Another problem, other than long waiting lists and arbitrary income cut-offs, is the fact that there are only two such homebuyer programs.

The only program that deals with the concerns of renters is Measure H, which was passed in 1992. It mandates that 10 percent of the units in all major housing developments be put aside for affordable housing.

In the 8 years, it has been implemented only one development - Bridgepoint - has been built in the city of San Mateo that qualifies under Measure H.

Many are looking to the Bay Meadows project for additional affordable housing units.

Patrick Sullivan, a member of several area housing coalitions and also a Realtor, does not think Bay Meadows is going to do anything for the housing situation. "It's a joke," he said.

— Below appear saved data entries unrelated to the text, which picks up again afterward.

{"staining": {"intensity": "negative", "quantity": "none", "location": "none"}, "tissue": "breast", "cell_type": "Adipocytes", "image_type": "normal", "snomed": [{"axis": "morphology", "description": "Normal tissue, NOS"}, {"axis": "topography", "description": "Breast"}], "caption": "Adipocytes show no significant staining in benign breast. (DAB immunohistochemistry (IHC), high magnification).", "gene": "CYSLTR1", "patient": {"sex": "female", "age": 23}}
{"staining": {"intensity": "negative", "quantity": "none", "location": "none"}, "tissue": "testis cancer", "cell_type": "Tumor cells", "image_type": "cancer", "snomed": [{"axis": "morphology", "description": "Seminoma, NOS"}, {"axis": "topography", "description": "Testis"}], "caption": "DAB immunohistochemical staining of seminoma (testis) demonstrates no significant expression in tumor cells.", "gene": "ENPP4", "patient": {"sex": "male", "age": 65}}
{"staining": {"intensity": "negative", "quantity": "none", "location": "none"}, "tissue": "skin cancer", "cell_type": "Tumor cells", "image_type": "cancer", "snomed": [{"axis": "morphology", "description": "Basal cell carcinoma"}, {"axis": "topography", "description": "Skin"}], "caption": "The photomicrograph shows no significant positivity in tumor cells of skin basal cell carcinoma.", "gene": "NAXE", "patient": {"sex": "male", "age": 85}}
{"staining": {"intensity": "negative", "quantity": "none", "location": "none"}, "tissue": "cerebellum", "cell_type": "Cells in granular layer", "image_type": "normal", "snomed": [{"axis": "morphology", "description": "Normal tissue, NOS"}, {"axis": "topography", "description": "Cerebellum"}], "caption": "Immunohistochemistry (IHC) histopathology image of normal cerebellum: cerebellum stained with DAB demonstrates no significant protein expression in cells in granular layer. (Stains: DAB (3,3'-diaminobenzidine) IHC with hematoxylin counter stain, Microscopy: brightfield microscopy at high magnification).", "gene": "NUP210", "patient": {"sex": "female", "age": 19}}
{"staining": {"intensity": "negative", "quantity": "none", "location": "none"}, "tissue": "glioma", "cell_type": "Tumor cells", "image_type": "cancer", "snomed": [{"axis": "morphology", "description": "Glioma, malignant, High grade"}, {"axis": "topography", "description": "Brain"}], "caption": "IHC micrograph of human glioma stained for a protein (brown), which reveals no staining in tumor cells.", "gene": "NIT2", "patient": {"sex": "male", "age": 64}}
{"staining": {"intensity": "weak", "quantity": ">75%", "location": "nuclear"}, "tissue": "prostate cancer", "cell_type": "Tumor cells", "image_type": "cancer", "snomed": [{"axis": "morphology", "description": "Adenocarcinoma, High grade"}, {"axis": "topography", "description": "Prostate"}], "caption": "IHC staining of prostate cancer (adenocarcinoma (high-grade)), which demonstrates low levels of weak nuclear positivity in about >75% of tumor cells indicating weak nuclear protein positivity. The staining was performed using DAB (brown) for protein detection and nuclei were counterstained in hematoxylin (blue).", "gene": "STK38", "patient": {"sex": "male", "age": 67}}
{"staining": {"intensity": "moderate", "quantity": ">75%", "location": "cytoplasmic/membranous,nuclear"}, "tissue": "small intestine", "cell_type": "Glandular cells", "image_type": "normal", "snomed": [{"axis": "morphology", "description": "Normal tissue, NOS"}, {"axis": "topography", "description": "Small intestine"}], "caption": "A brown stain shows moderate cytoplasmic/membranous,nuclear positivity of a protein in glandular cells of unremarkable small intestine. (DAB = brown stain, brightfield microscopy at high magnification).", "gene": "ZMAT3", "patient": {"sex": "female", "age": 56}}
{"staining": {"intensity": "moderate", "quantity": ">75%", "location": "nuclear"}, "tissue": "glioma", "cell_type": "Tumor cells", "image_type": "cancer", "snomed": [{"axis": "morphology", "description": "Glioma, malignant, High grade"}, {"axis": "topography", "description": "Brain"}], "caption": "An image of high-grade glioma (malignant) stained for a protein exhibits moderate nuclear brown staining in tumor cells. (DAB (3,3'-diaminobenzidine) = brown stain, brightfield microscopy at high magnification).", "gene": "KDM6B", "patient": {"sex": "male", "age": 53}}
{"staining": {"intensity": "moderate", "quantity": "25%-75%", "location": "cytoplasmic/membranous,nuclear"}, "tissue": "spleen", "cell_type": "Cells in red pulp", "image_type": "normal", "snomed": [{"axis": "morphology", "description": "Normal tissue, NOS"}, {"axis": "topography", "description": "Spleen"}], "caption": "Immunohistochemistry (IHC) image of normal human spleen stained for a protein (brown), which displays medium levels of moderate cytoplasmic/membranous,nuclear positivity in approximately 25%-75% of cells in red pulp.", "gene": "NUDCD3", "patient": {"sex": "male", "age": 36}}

In short, taking into consideration the anticipated growth of San Mateo, these efforts are all too little, too narrow and all too late.

"We have failed to collectively realize that the problem is much larger," said Sullivan.

The issue of housing, according to Sullivan, is approaching disastrous levels as the backbones of the community - teachers, firefighters, police officers - can no longer afford to live within the city.

"The quality of your life is only as good as the quality of your teachers. And the value of your neighborhood is the value of your schools," Sullivan said.

According to Sullivan, there are no incentives for developers to build affordable housing units.

Cervantes echoed those remarks, saying that one of the biggest problems he faces is that landlords typically refuse to deal with subsidized housing. "And unfortunately, I don't see it getting any better," Cervantes added.

Sullivan, however, added that looking for others to resolve the issue of housing is also a problem. "People are often looking to city officials for easy answers," Sullivan said.

But in the end, the burden falls into the lap of the people. He added that apathy among younger families and their lack of involvement in the political process has in effect silenced them. The leadership of San Mateo is made up primarily of retired people, who already own their own homes. The people who typically 'get involved' are retired people and people who already own homes and/or businesses.

"The bottom line is consumers haven't been putting enough pressure on the political powers that be to deal with housing," Sullivan said.